◆ **SOURCE MATERIAL**
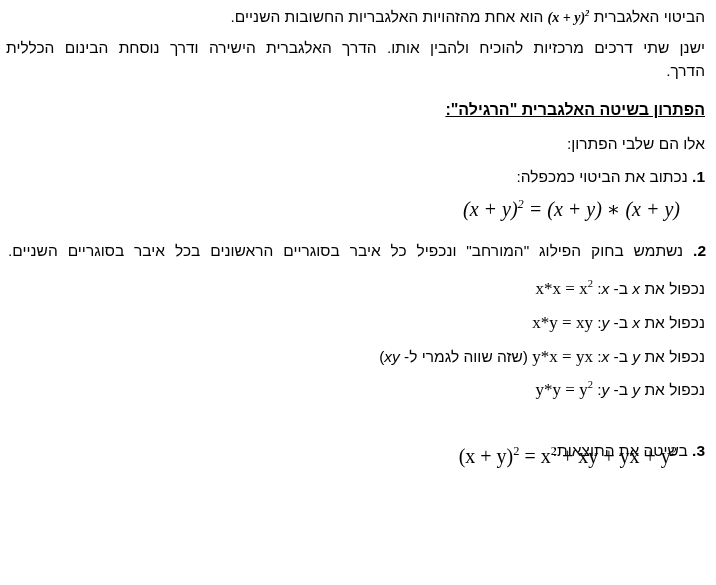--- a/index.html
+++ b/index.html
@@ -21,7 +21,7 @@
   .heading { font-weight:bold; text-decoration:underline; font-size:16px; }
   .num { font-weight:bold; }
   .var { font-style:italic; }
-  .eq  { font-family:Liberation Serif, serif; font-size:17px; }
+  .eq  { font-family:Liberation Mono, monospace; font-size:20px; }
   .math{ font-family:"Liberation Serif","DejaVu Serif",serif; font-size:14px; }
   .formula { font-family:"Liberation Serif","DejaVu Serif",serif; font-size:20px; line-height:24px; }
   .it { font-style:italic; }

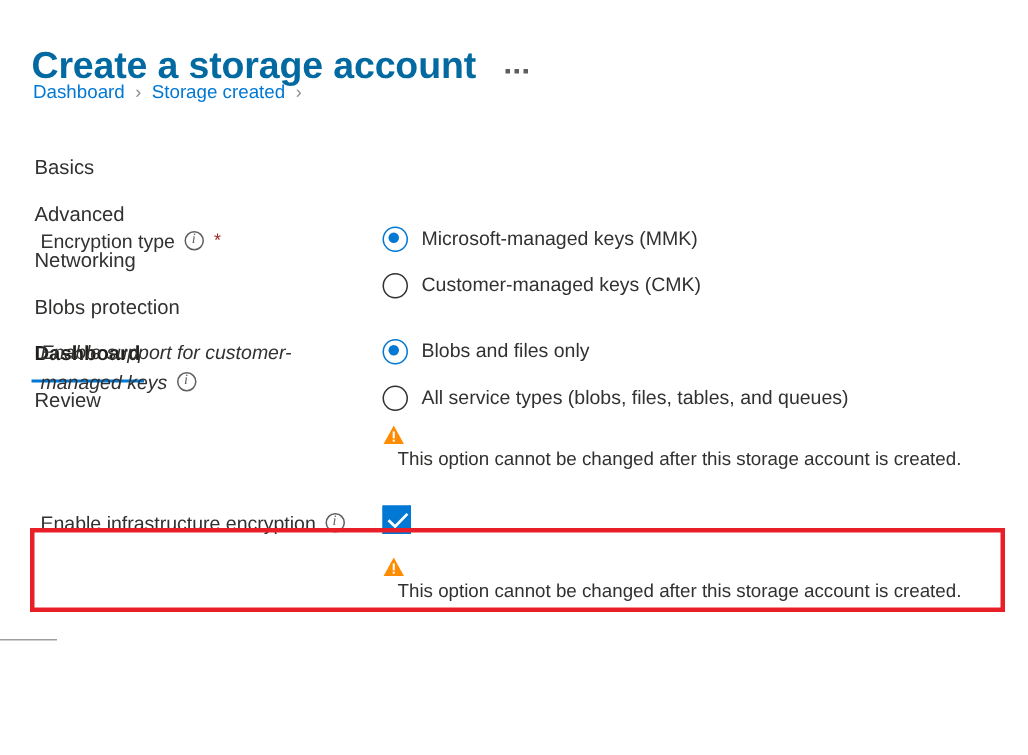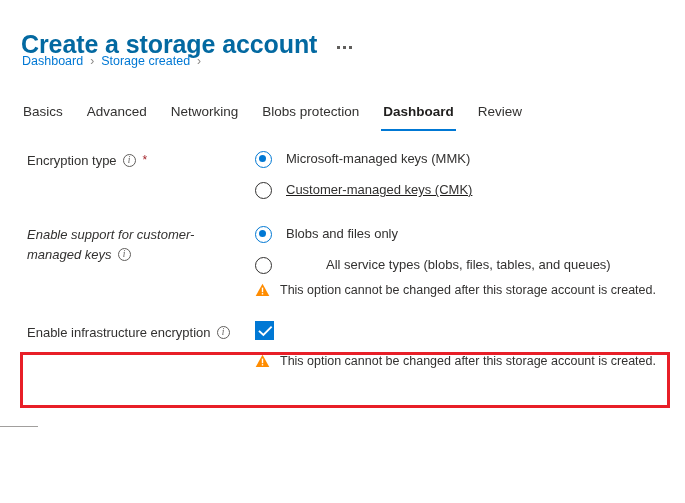--- a/index.html
+++ b/index.html
@@ -80,6 +80,7 @@
     display: flex;
     align-items: flex-start;
     font-size: 13.5px;
+    flex-direction: column;
   }
   .tab {
     position: relative;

◆ **TASK DETAILS**
Would you please copy every line from the listing above that contains the word "italic"?

◆ **ANSWER AREA**
   .var { font-style:italic; }
   .it { font-style:italic; }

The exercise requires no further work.